Whether one is looking to downsize, travel the country or settle closer to a loved one, tiny homes offer an innovative solution. These minimalist houses offer chic, smaller spaces that reduce the stress of upkeep and create financial flexibility for new hobbies — especially when built on wheels. They are also eco-friendly and frequently built with renewable materials.
“When considering the benefits of a tiny home for a variety of demographics, it comes down to financial freedom and flexibility,” says Tina Orlando, owner and principal engineer of Backcountry Tiny Homes in Hampstead, N.H. “If someone feels that they might want to travel or spend more time being contract-based for their job, it gives them more flexibility. They can move their entire home with them instead of starting new in every single state.”
Since 2014, Backcountry Tiny Homes has been designing and building customized tiny houses on wheels for customers who span the country and the globe. They have built houses for customers in all fifty states, as well as Canada, Mexico and Europe. Originally based in Washington, they relocated to New Hampshire during the COVID-19 pandemic in order to be closer to Orlando’s Merrimack Valley roots.
Despite their compact, portable nature, these tiny homes offer abundant amenities. According to Orlando, each tiny home is equipped with insulation, heating, ventilation, a full bathroom, a full range kitchen with an oven, fridge, and countertop space, a living area with space to entertain, and either lofts or first floor bedrooms. And that’s the bare minimum. Back Country also offers customization options — such as adding in a small garage — to help you build the home that best suits your hobbies.
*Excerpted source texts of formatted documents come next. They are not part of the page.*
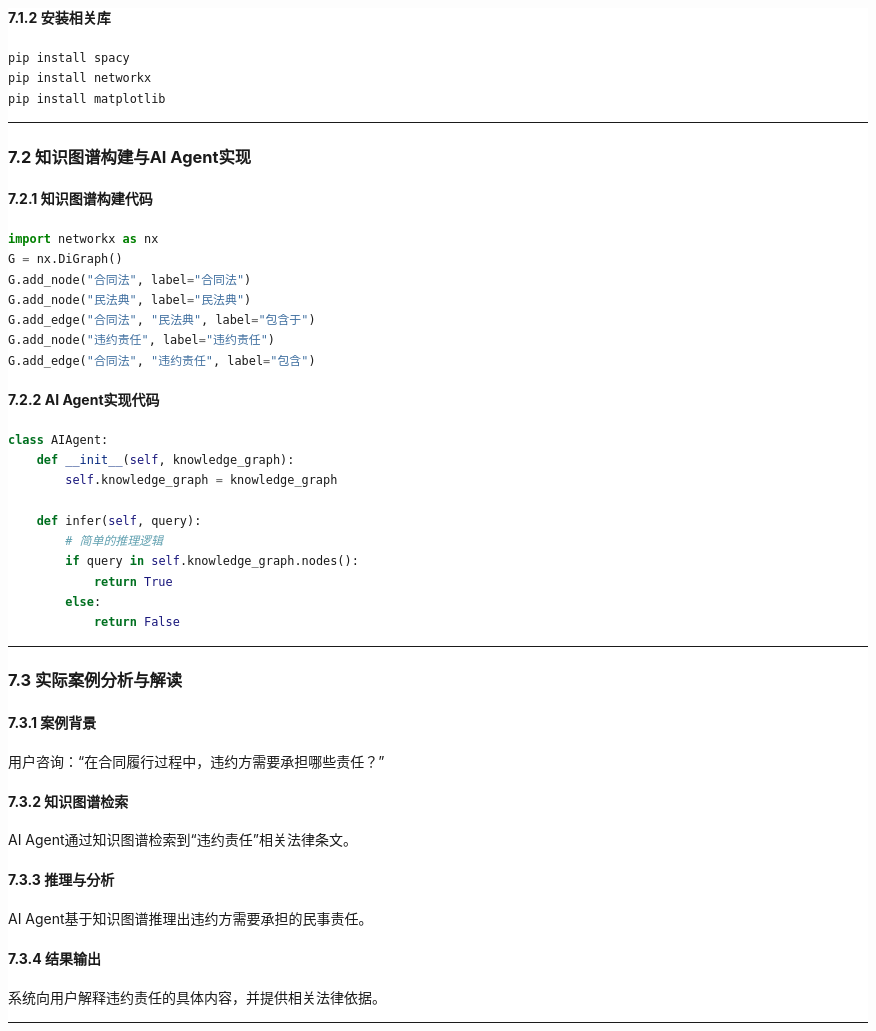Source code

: #### 7.1.2 安装相关库  
```bash
pip install spacy
pip install networkx
pip install matplotlib
```

---

### 7.2 知识图谱构建与AI Agent实现

#### 7.2.1 知识图谱构建代码  
```python
import networkx as nx
G = nx.DiGraph()
G.add_node("合同法", label="合同法")
G.add_node("民法典", label="民法典")
G.add_edge("合同法", "民法典", label="包含于")
G.add_node("违约责任", label="违约责任")
G.add_edge("合同法", "违约责任", label="包含")
```

#### 7.2.2 AI Agent实现代码  
```python
class AIAgent:
    def __init__(self, knowledge_graph):
        self.knowledge_graph = knowledge_graph
    
    def infer(self, query):
        # 简单的推理逻辑
        if query in self.knowledge_graph.nodes():
            return True
        else:
            return False
```

---

### 7.3 实际案例分析与解读

#### 7.3.1 案例背景  
用户咨询：“在合同履行过程中，违约方需要承担哪些责任？”  

#### 7.3.2 知识图谱检索  
AI Agent通过知识图谱检索到“违约责任”相关法律条文。  

#### 7.3.3 推理与分析  
AI Agent基于知识图谱推理出违约方需要承担的民事责任。  

#### 7.3.4 结果输出  
系统向用户解释违约责任的具体内容，并提供相关法律依据。  

---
Compared to the rising price of houses, condos and even renting apartments, these tiny homes are reasonably priced for their offerings. Orlando explains that home pricing ranges from approximately $30K to $95K, with an average price of $60K to $65K.
For Orlando, who grew up in Dracut and has since lived in 30 states, a tiny home is perfect for her nomadic lifestyle. However, one doesn’t need to have traveling aspirations to downsize. Tiny home owners looking for more stability can own land and place their custom-built home there. For those interested in a more flexible lifestyle, there’s mobile and RV parks, or an online option where one can rent space similar to the process of Airbnb.
The COVID-19 pandemic has taught many of us the value in adapting lifestyles to remote work, in turn opening up opportunities to live more flexibly. This sentiment, paired with the increasingly frustrating housing market, has created a perfect storm for tiny homes to thrive. In fact, they have been gaining traction in the Merrimack Valley, says Orlando, who has multiple clients working on homes in Lowell and Dracut.
“We’ve had a surplus of people making decisions because of COVID, saying goodbye to their jobs a little earlier than they would’ve, and using the housing market to sell their existing home at a higher rate and opting for the smaller home to travel with,” Orlando says.
So, considering a downsize might not be so bad after all, especially when you can trade square feet for miles and miles of adventure.